"This is the mere cant of love-making—flirtation—the phrases you have addressed to hundreds. My Lord, I know their full value, and despise them. 'Tis enough! I can have no love for you."

"Indeed!"

"None—so for heaven sake spare me more of this humiliation, and let me begone to the house of Bruntisfield."

"Now what strange infatuation is this? No love for me?" mused the egotist. "Why, damsel, when I was in London with Charles, all the women were mad about me—I was quite the rage. Rochester and I led the way in everything. But that was before Bothwell Brig." He glanced at a veiled picture that often attracted his eye, and disturbed the current of his thoughts. "No love for me," he resumed, after a pause. "My pretty one, does my zeal offend you?"

"Like your flattery, it does; and my captivity here—a captivity which, I fear, will ever be a stain upon my honour, makes me abhor you."

"Abhor? Oh! 'tis a word never said to me before. Provoking Lilian! But," he added, maliciously, "you are right—your honour is lost, and there is only one way to redeem it."

She gave him a momentary glance of inquiry and disdain. Clermistonlee drew a ring from his finger. Lilian started back.

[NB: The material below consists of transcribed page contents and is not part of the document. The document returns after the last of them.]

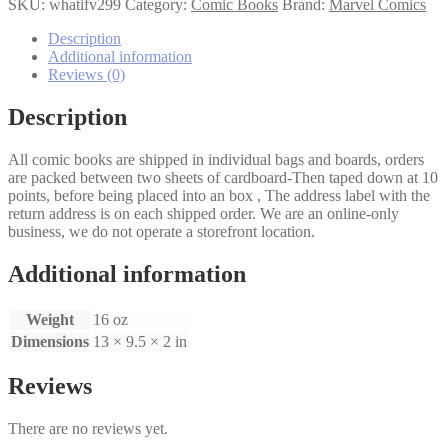
If
SKU:
whatifv299
Category:
Comic Books
Brand:
Marvel Comics
(2nd
Series)
Description
#99
Additional information
quantity
Reviews (0)
Description
All comic books are shipped in individual bags and boards, orders
are packed between two sheets of cardboard-Then taped down at 10
points, before being placed into an box , The address label with the
return address is on each shipped order. We are an online-only
business, we do not operate a storefront location.
Additional information
Weight
16 oz
Dimensions
13 × 9.5 × 2 in
Reviews
There are no reviews yet.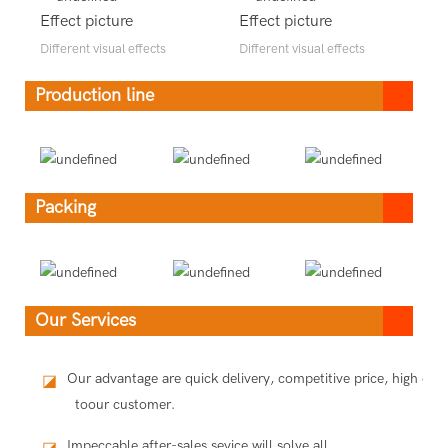
Effect picture
Effect picture
Different visual effects
Different visual effects
Production line
Packing
Our Services
Our advantage are quick delivery, competitive price, high qua
◪
toour customer.
Impeccable after-sales sevice will solve all
◪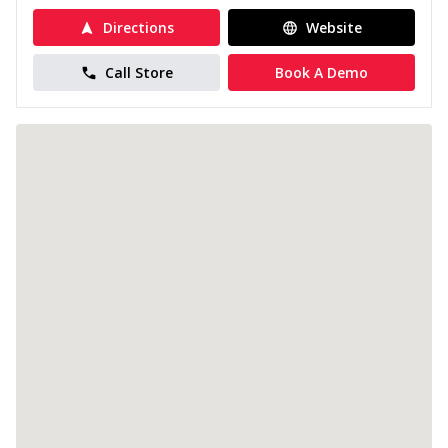
Directions
Website
Call Store
Book A Demo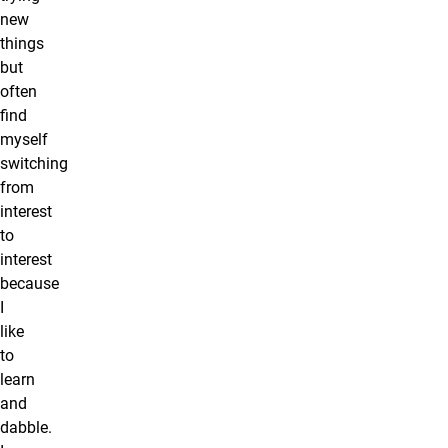
new
things
but
often
find
myself
switching
from
interest
to
interest
because
I
like
to
learn
and
dabble.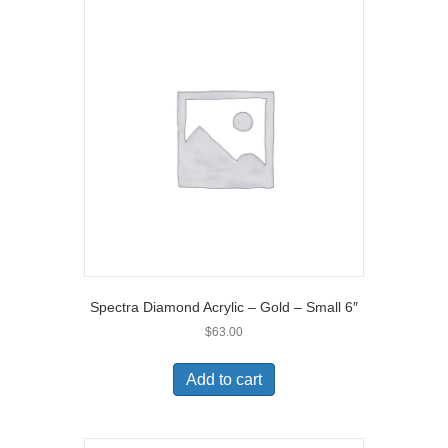
Spectra Diamond Acrylic – Gold – Small 6″
$
63.00
Add to cart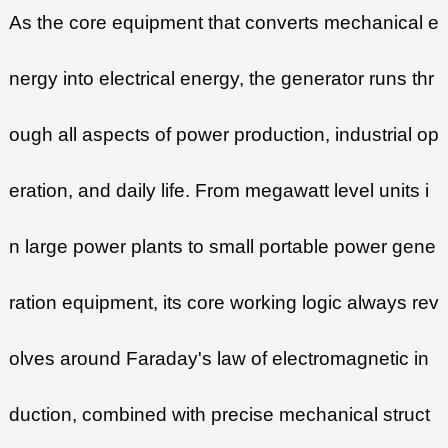
As the core equipment that converts mechanical e
nergy into electrical energy, the generator runs thr
ough all aspects of power production, industrial op
eration, and daily life. From megawatt level units i
n large power plants to small portable power gene
ration equipment, its core working logic always rev
olves around Faraday's law of electromagnetic in
duction, combined with precise mechanical struct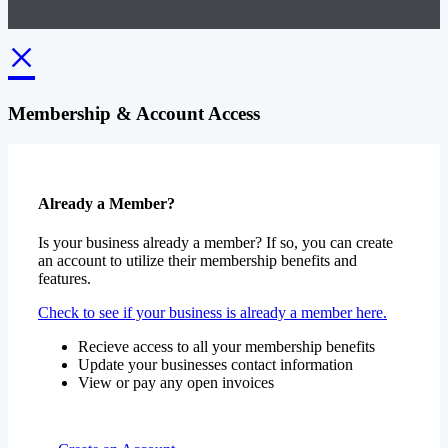
×
Membership & Account Access
Already a Member?
Is your business already a member? If so, you can create
an account to utilize their membership benefits and
features.
Check to see if your business is already a member here.
Recieve access to all your membership benefits
Update your businesses contact information
View or pay any open invoices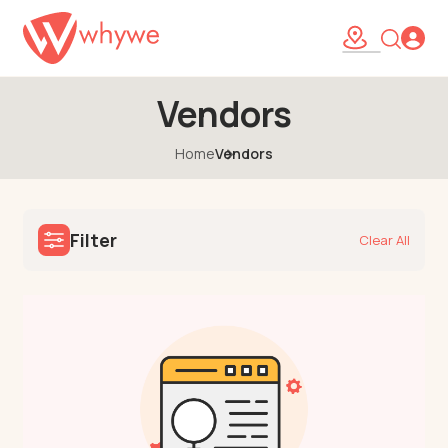
Vendors
Home
Vendors
Filter
Clear All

"Never—never! death were better."

"Hah—then you are still thinking of him—this beggarly boy—this nameless soldier—this so-named Fenton. 'Tis a cursed infatuation, Madam; for doubtless, soldierlike he will forget you, while the flower of your youth is wasted in fruitless reliance on his constancy and advancement to honour and fortune."

"Forget me?" reiterated Lilian, raising her bright blue eyes to the speaker. "Oh no, he never will forget me! Dear, dear Walter," she added, weeping bitterly; "I know thy worth and truth too well to lose my own."